**Input data:**
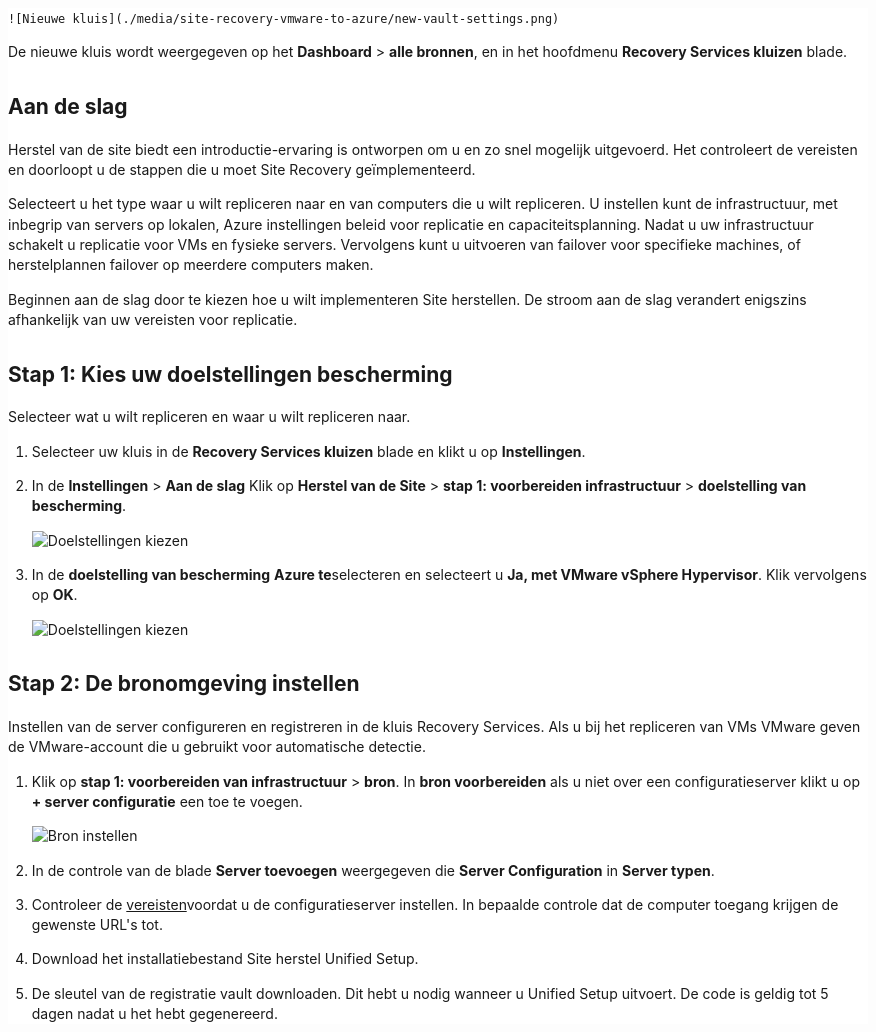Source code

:     ![Nieuwe kluis](./media/site-recovery-vmware-to-azure/new-vault-settings.png)

De nieuwe kluis wordt weergegeven op het **Dashboard** > **alle bronnen**, en in het hoofdmenu **Recovery Services kluizen** blade.

## <a name="getting-started"></a>Aan de slag

Herstel van de site biedt een introductie-ervaring is ontworpen om u en zo snel mogelijk uitgevoerd. Het controleert de vereisten en doorloopt u de stappen die u moet Site Recovery geïmplementeerd.

Selecteert u het type waar u wilt repliceren naar en van computers die u wilt repliceren. U instellen kunt de infrastructuur, met inbegrip van servers op lokalen, Azure instellingen beleid voor replicatie en capaciteitsplanning. Nadat u uw infrastructuur schakelt u replicatie voor VMs en fysieke servers. Vervolgens kunt u uitvoeren van failover voor specifieke machines, of herstelplannen failover op meerdere computers maken.

Beginnen aan de slag door te kiezen hoe u wilt implementeren Site herstellen. De stroom aan de slag verandert enigszins afhankelijk van uw vereisten voor replicatie.


## <a name="step-1-choose-your-protection-goals"></a>Stap 1: Kies uw doelstellingen bescherming

Selecteer wat u wilt repliceren en waar u wilt repliceren naar.

1. Selecteer uw kluis in de **Recovery Services kluizen** blade en klikt u op **Instellingen**.
2. In de **Instellingen** > **Aan de slag** Klik op **Herstel van de Site** > **stap 1: voorbereiden infrastructuur** > **doelstelling van bescherming**.

    ![Doelstellingen kiezen](./media/site-recovery-vmware-to-azure/choose-goals.png)

3. In de **doelstelling van bescherming** **Azure te**selecteren en selecteert u **Ja, met VMware vSphere Hypervisor**. Klik vervolgens op **OK**.

    ![Doelstellingen kiezen](./media/site-recovery-vmware-to-azure/choose-goals2.png)


## <a name="step-2-set-up-the-source-environment"></a>Stap 2: De bronomgeving instellen

Instellen van de server configureren en registreren in de kluis Recovery Services. Als u bij het repliceren van VMs VMware geven de VMware-account die u gebruikt voor automatische detectie.

1. Klik op **stap 1: voorbereiden van infrastructuur** > **bron**. In **bron voorbereiden** als u niet over een configuratieserver klikt u op **+ server configuratie** een toe te voegen.

    ![Bron instellen](./media/site-recovery-vmware-to-azure/set-source1.png)

2. In de controle van de blade **Server toevoegen** weergegeven die **Server Configuration** in **Server typen**.
3. Controleer de [vereisten](#configuration-server-prerequisites)voordat u de configuratieserver instellen. In bepaalde controle dat de computer toegang krijgen de gewenste URL's tot.
4.  Download het installatiebestand Site herstel Unified Setup.
5.  De sleutel van de registratie vault downloaden. Dit hebt u nodig wanneer u Unified Setup uitvoert. De code is geldig tot 5 dagen nadat u het hebt gegenereerd.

**Task goal:** Exactly the lines from the one containing "Instellen van de" through the end of the listing should be reproduced, both ends included and nothing more.

**Result of this task:**
Instellen van de server configureren en registreren in de kluis Recovery Services. Als u bij het repliceren van VMs VMware geven de VMware-account die u gebruikt voor automatische detectie.

1. Klik op **stap 1: voorbereiden van infrastructuur** > **bron**. In **bron voorbereiden** als u niet over een configuratieserver klikt u op **+ server configuratie** een toe te voegen.

    ![Bron instellen](./media/site-recovery-vmware-to-azure/set-source1.png)

2. In de controle van de blade **Server toevoegen** weergegeven die **Server Configuration** in **Server typen**.
3. Controleer de [vereisten](#configuration-server-prerequisites)voordat u de configuratieserver instellen. In bepaalde controle dat de computer toegang krijgen de gewenste URL's tot.
4.  Download het installatiebestand Site herstel Unified Setup.
5.  De sleutel van de registratie vault downloaden. Dit hebt u nodig wanneer u Unified Setup uitvoert. De code is geldig tot 5 dagen nadat u het hebt gegenereerd.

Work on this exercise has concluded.